In the period from 1974 to 1978 you could have bought a very nice house in Toronto for about $100,000 when the TSX was at 1000. That house is worth about $1.2 mln. today and the TSX 14000.  Roughly 12x against 14x. One dividend paying and the other tax-free. Very scientifically speaking, that is the same and it should be. Both are real assets and should have tripled simple on account of lower interest rates. And tripled again on account of inflation that our governments insist does not exist. That more or less explains it all. Should stocks go down as a result of higher interest rates and/or lower inflation (deflation) the real estate values will follow in tandem and, no doubt, catch everyone by surprise. In Japan they already know what can happen;

housing japan

From peak to trough (?) they are down 70+ % in the big cities where the majority lives.

TSX update

tsx dec 26 2012

One never really knows if a wave count is actually correct. EW is not particularly good at timing , primarily because all other factors are ignored, quite deliberately, and consequently it is not uncommon that when errors are made they are only recognized years later and after the fact. Also, because there is no road map for the future but there is one for the past, EW has a built in tendency to be “conservative” to put it politely. Another problem is that a minute wriggle somewhere at the bottom can be magnified disproportionately at the top years later.
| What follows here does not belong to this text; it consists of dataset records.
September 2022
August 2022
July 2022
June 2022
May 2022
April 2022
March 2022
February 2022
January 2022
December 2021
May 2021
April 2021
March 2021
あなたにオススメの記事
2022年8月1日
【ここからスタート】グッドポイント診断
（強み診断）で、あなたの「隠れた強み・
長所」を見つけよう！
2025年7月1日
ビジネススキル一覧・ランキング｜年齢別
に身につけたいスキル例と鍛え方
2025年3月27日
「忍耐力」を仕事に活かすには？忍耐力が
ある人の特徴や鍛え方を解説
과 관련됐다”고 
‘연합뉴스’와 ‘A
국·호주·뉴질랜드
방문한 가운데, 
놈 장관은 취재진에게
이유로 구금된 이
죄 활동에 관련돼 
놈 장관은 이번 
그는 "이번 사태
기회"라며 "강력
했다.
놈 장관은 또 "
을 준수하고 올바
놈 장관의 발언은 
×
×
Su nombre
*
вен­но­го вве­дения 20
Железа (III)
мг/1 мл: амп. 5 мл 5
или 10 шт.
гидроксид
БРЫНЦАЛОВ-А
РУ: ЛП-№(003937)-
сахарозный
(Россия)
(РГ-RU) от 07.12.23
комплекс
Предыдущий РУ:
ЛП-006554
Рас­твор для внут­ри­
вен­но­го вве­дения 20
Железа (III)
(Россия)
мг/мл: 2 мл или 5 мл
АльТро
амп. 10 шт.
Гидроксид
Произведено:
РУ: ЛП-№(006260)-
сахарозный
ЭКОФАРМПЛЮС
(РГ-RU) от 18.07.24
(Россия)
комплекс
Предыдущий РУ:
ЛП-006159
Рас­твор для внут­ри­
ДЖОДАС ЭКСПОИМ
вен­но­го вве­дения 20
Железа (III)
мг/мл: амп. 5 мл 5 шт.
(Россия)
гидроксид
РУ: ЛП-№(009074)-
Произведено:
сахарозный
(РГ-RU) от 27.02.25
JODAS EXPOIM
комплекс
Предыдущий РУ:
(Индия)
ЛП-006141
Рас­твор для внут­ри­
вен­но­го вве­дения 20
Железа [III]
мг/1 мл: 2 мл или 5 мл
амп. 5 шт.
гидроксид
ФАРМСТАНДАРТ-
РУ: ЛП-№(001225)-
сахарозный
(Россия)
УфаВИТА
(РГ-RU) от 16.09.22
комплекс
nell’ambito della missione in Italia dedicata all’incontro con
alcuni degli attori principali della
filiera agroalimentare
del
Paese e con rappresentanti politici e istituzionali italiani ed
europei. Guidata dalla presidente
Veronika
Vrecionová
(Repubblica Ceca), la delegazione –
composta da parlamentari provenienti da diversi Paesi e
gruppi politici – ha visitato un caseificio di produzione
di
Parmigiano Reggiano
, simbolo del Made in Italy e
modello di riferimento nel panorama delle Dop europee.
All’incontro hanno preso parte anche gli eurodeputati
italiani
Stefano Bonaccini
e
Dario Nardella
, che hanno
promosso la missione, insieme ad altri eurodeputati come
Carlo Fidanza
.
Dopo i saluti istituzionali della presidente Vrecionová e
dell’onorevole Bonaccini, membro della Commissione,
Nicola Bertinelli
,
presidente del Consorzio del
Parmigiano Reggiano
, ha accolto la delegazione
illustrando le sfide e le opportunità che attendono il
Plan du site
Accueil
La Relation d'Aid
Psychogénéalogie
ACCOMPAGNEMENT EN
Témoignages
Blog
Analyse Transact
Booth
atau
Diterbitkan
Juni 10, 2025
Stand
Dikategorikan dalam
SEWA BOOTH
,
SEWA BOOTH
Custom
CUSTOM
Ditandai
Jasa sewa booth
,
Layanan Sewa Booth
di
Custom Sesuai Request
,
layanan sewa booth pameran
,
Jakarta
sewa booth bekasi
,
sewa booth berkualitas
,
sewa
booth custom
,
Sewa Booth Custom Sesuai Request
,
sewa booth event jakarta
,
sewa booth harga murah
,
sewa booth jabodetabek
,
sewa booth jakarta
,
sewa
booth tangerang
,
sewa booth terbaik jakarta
  But there are rules etc. so despite the above you still might get it right. This is , of course, the TSX on a semi-log scale which works better over long periods as equal vertical distances are perfectly proportioned to each other. Apart from EW we also look for symmetry, harmony, consistency, elegance and so on and so forth to increase the probability of being correct. Here is what we have;

   As with most charts we assume the start of the 5th wave is in 1974 ( with the Dow there is the argument that it started in 1982, that does not apply to the TSX).The relatively large “diagonal” preceding (always a 5th wave) it supports this assumption. Looking at all the wiggles there is only one that stands out as an absolute sure thing, and that is the triangle from 1986 to 1992. I started in retail during this time and I distinctly remember the existing confusion; there were as many bulls as there were bears. Triangles have to be 4th waves! As it cannot be a 4th of the entire 5 wave sequence (we know now with hindsight) it must be 4 of 3. That fits nicely because it makes 5 of 3 the “extended” wave and, this is very common, makes waves 1 and 5 equal (proportionately). Furthermore the chart can be divided in two parts exactly where the apex is. Time wise that does not work quite as well but if you view a B-wave as a failed 5th, it fits perfectly again. Superficially there does not appear to be alternation between waves 2 and 4, both look like zig-zags, but this can be remedied easily by making wave 2 irregular, which it probable is anyway. During the entire 40 or so year period the index stays (roughly) within the channel. Each time it crosses from the left bank to the right bank (4X) it immediately returns to the other side except this last time! We are now hugging the lower side and we have not yet returned to the 4th wave of previous degree. If 10000 holds the Central Bankers will win and we move on to 25000 + (like Zimbabwe), if not there is a free fall below. At least be prepared.